More than ever, this Profile of the Electrical Contractor is a testament to a theme of diversification. It’s true the industry is growing as a whole, but the contractors who venture into new markets are growing the most.
More to come
We couldn’t fit all we learned about electrical contractors and their work into a single article, so we published part two in the August issue. It dives deeper into the business side of operations, including project arrangements, such as design/build as well as more traditional bidding formats. It also analyzes the role electrical contractors play in specifying and substituting the products they install.
The survey was conducted by postal mail and through the internet among a random sample of ELECTRICAL CONTRACTOR subscribers. The field period for the survey began on March 7, 2018, (for both the internet and postal mail versions), and ended on April 3, which was the deadline for the July 2018 article. A total of 1,597 interviews were completed—901 through the internet and 696 by postal mail. The data were weighted to equalize the influence of the two modes so that it was in line with the 50/50 split, which was the case in the most recent Profile studies.
Each respondent who received the survey through the internet was sent two follow-up emails. However, follow-up mailings were not made to nonresponders in the postal mail sample. An incentive was offered for participation in the survey: For each completed survey, ELECTRICAL CONTRACTOR would contribute $5 to charity, up to a total of $10,000. For the first time, the magazine also offered a sweepstakes drawing for one of five $150 Amazon e-gift cards.

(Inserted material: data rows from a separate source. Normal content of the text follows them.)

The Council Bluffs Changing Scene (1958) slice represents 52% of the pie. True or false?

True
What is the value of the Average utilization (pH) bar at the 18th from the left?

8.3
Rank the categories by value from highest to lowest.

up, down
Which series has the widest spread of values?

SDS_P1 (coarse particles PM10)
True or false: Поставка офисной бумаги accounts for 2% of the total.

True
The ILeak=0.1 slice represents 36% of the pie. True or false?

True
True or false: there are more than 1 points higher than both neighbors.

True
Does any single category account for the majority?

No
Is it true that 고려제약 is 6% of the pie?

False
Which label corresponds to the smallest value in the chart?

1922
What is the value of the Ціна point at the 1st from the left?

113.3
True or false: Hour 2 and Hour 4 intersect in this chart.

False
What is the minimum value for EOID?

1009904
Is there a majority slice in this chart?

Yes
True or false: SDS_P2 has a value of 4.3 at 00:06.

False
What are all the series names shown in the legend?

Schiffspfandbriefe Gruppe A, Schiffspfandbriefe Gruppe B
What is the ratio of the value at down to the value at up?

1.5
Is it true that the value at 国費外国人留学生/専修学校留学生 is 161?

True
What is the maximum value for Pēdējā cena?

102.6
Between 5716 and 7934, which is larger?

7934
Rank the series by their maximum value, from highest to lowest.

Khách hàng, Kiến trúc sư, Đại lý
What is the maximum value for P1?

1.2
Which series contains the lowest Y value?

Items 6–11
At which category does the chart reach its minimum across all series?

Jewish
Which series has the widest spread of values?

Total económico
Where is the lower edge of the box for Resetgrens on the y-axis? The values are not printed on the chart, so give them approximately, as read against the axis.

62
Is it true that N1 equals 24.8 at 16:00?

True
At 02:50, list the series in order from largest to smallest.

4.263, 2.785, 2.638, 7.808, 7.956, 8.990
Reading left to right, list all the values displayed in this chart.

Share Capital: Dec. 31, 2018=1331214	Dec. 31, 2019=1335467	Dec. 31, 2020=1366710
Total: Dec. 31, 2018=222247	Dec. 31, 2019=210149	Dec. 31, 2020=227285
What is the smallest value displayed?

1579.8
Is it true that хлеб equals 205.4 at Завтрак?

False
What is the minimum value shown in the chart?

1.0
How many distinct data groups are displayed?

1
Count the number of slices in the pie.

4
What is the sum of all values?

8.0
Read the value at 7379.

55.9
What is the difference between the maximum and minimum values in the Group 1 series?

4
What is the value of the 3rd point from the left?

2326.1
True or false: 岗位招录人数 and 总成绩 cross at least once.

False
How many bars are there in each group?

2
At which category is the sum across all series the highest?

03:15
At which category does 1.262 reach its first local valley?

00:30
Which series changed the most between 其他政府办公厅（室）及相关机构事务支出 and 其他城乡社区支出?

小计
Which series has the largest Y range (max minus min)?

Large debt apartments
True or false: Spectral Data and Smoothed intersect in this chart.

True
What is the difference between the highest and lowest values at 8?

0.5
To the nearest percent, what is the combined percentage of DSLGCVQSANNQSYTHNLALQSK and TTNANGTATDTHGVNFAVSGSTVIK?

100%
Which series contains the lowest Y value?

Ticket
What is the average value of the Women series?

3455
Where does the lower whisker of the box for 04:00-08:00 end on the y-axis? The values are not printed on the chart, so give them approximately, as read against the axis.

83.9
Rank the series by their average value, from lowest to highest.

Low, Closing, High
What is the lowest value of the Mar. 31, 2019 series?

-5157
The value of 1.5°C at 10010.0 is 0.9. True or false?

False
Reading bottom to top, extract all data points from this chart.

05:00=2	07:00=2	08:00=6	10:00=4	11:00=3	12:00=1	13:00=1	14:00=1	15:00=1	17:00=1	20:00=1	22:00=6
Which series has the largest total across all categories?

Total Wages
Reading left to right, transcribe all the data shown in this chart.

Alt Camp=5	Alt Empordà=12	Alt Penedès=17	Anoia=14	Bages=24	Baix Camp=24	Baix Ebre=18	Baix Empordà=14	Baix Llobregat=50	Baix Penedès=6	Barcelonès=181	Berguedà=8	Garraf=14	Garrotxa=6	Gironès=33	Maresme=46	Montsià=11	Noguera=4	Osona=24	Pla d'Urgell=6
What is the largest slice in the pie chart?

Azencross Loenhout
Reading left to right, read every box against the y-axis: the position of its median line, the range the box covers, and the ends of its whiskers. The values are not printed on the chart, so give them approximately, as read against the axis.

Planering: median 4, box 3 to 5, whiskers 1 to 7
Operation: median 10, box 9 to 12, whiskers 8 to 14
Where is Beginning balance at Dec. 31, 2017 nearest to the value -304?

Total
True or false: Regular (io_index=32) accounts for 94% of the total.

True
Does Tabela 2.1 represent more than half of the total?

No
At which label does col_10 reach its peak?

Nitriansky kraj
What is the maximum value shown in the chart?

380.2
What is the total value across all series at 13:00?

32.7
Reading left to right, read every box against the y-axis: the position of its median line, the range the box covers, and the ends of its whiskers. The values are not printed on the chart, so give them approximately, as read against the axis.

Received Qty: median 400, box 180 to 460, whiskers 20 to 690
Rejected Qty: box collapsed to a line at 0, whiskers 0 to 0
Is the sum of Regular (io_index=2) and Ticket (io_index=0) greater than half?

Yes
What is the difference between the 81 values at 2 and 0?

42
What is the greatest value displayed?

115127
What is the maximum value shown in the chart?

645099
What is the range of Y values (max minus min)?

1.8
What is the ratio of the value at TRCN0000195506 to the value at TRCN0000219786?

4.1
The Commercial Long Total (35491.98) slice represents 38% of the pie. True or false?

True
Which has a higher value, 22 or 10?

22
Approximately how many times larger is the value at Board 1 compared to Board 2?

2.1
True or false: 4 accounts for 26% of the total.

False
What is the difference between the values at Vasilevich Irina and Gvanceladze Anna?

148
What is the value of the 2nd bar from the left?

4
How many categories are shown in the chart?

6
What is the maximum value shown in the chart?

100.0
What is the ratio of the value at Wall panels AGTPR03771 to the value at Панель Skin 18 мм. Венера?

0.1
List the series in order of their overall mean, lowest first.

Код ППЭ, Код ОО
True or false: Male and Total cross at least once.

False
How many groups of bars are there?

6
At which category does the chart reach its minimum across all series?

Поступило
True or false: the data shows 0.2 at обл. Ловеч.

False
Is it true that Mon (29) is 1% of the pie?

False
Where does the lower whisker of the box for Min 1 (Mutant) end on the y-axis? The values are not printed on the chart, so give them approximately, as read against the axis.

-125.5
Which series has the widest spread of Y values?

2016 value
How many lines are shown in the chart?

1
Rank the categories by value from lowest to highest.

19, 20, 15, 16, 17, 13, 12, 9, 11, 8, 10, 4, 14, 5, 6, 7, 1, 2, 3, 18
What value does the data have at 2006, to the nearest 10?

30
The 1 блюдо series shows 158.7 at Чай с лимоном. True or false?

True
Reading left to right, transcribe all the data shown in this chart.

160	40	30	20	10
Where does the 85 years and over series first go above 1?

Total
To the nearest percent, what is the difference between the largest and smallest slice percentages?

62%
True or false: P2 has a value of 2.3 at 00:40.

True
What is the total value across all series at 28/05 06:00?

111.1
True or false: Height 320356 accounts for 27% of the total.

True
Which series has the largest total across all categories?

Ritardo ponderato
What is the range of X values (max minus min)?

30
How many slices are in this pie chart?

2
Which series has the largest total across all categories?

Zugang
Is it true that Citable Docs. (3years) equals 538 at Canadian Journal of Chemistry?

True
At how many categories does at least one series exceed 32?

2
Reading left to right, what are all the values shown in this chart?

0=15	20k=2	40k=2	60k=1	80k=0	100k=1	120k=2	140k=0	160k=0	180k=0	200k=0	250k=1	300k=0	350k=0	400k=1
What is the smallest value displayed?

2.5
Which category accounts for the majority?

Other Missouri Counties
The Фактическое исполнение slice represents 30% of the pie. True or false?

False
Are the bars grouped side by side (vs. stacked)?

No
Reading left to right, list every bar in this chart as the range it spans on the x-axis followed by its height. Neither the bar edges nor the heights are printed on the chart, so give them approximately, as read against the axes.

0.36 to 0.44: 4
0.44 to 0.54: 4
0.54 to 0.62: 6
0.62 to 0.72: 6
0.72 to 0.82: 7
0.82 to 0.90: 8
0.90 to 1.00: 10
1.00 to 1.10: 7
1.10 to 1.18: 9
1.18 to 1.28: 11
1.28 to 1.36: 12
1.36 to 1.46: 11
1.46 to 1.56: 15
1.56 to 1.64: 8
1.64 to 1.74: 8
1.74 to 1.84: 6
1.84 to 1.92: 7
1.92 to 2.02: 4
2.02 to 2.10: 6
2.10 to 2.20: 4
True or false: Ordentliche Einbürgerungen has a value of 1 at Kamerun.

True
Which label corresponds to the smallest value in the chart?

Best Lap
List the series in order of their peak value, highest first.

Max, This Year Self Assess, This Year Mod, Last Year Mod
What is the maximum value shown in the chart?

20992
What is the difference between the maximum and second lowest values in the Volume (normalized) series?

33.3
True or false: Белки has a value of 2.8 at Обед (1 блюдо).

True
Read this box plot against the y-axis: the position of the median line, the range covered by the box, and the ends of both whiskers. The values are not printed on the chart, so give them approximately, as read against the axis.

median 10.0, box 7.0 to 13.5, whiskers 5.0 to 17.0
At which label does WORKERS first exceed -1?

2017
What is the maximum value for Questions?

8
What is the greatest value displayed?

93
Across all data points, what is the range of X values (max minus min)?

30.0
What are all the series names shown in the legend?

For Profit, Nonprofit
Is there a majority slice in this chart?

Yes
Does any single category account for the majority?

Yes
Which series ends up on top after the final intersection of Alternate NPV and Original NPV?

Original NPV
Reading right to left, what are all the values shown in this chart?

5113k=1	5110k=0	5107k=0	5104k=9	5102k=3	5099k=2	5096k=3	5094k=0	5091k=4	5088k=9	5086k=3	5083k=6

The internet option was first introduced in 2004. In 2004 and 2006, the proportion of surveys completed using the internet versus postal mail was approximately 60/40. Since 2008, the proportion has been closer to 50/50. As noted above, in 2014, the data were weighted to equalize the proportion that participated by postal mail and through the internet.
As was the case since 2004, the survey was produced in different versions. Starting with the 2008 Profile study, there were four versions of the survey, which differed from each other on fewer than 10 questions. The first three pages were common to all versions, while the differences among the versions occurred on the last page. The major difference was that in the internet portion, respondents were required in almost all cases to have percentage questions add to 100 percent.
In 2014, in order to accommodate a longer list of questions while at the same time lessening the burden on the respondent, the survey was shortened from five print pages to four. In order to accommodate all of the questions, the survey was produced in eight versions (up from four). This required a much larger sample size so that each of the questions would be asked of a large enough sample to allow for analysis—particularly by subgroups. In 2016, there were seven versions; the two versions that deal with training (past 12 months and next 12 months) were combined. In 2018, there were also seven versions.
This research was conducted by New York-based Renaissance Research & Consulting Inc. (www.renaiss.com), an independent marketing research firm that has, as one of its specialties, market research for the construction industry.
The margin of error on the total sample of 1597 is +/– 2.1 percent for percentages around 50 percent (i.e., we are confident that a reported 50 percent will fall between 52.1 percent on the plus side and 47.9 percent on the minus side 90 percent of the time.) Please note that different rules apply to testing of averages, which were also tested at the 90 percent level of confidence and are noted in the report.